In announcing the upcoming close of its $13.7 billion acquisition of Whole Foods on Thursday, Amazon also said that starting next week, it will offer lower prices on popular items, including "Whole Trade organic bananas, responsibly-farmed salmon, organic large brown eggs, animal-welfare-rated 85% lean ground beef, and more."
Here's why that's possible.
The other tech giants -- Apple, Alphabet, Microsoft and Facebook -- have operating margins for the latest quarter ranging from 23 percent to 47 percent. That's the percentage of profit left after subtracting all the costs of goods sold as well as expenses for research and development, sales and marketing and administration.

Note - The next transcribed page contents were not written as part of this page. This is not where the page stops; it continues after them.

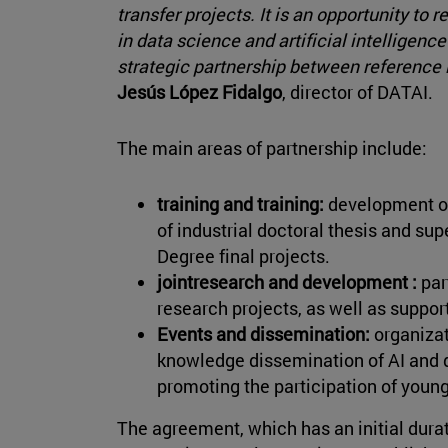
transfer projects. It is an opportunity to
in data science and artificial intelligenc
strategic partnership between reference le
Jesús López Fidalgo
, director of DATAI.
The main areas of partnership include:
training and training:
development of 
of industrial doctoral thesis and su
Degree final projects.
jointresearch and development :
par
research projects, as well as support
Events and dissemination:
organizat
knowledge dissemination of AI and d
promoting the participation of youn
The agreement, which has an initial durat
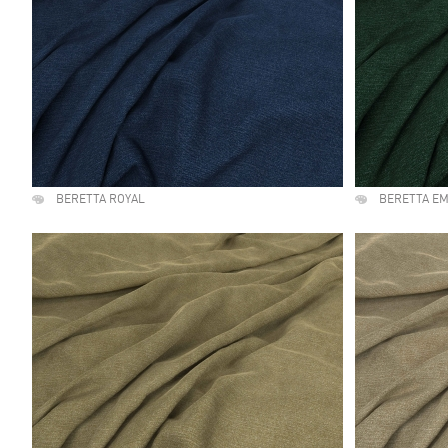
BERETTA ROYAL
BERETTA E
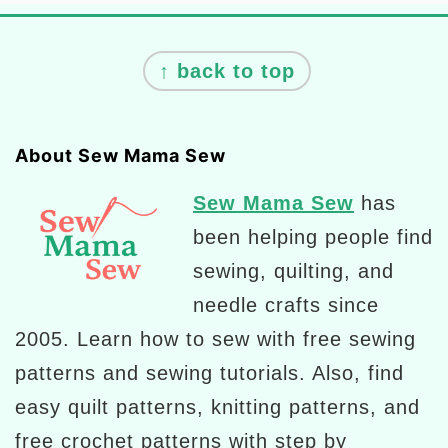
Footer
↑ back to top
About Sew Mama Sew
Sew Mama Sew
has
been helping people find
sewing, quilting, and
needle crafts since
2005. Learn how to sew with free sewing
patterns and sewing tutorials. Also, find
easy quilt patterns, knitting patterns, and
free crochet patterns with step by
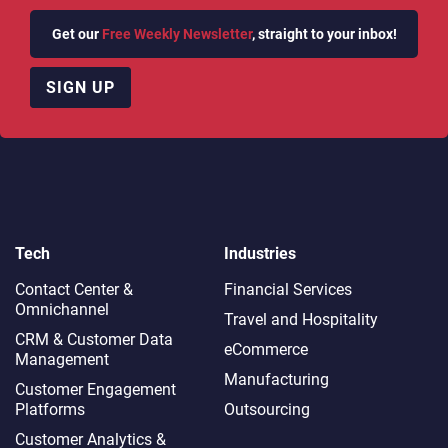
Get our
Free Weekly Newsletter
, straight to your inbox!
SIGN UP
Tech
Industries
Contact Center &
Financial Services
Omnichannel​
Travel and Hospitality
CRM & Customer Data
eCommerce
Management
Manufacturing
Customer Engagement
Platforms
Outsourcing
Customer Analytics &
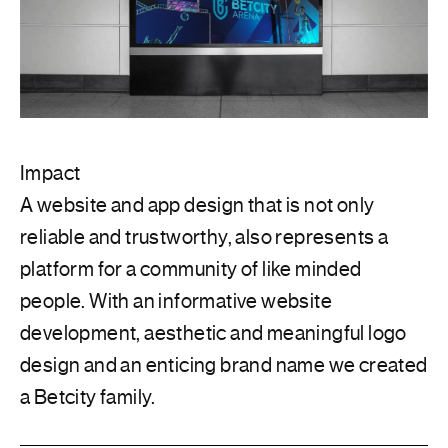
Impact
A website and app design that is not only
reliable and trustworthy, also represents a
platform for a community of like minded
people. With an informative website
development, aesthetic and meaningful logo
design and an enticing brand name we created
a Betcity family.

Amazon's operating margin for the second quarter was a paltry 1.7 percent. Whole Foods recorded operating profit of 4.8 percent.

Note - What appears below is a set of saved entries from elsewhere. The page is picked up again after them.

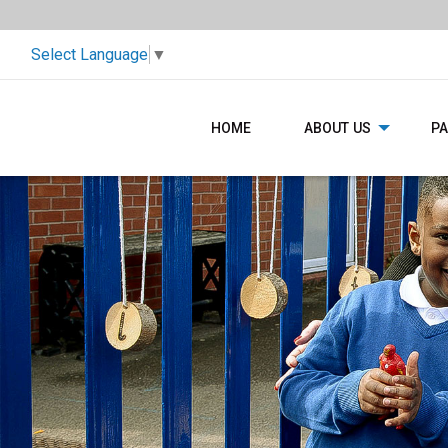
Select Language
▼
HOME
ABOUT US
P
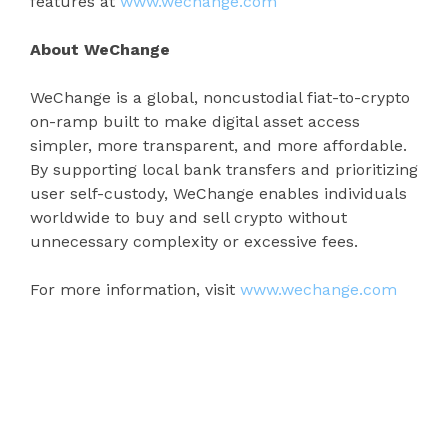
features at
www.wechange.com
About WeChange
WeChange is a global, noncustodial fiat-to-crypto
on-ramp built to make digital asset access
simpler, more transparent, and more affordable.
By supporting local bank transfers and prioritizing
user self-custody, WeChange enables individuals
worldwide to buy and sell crypto without
unnecessary complexity or excessive fees.
For more information, visit
www.wechange.com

For Jeff Bezos, that gap amounts to play money. Investors have continued to bet on Amazon, bidding the stock up 26 percent in the past year, despite Bezos' willingness to run with retail-like margins. With those kinds of returns, shareholders certainly aren't going to be asking for a buyback or dividend.
Whatever profit the company generates from its highly lucrative Amazon Web Services division gets consistently invested back into other projects, whether that's developing robots, drones and consumer devices, building fulfillment centers or buying movies and TV shows for its streaming service.
Whole Foods will get similar treatment.
As analysts from research advisory firm Gordon Haskett wrote in a June report after the proposed deal, Bezos will get "a plethora of new teammates to help the company reduce costs, localize assortments and improve both in-store price/perceptions."
That's good news for kale lovers. And bad news for rival supermarkets that, until now, could at least refer to their upscale rival as "whole paycheck."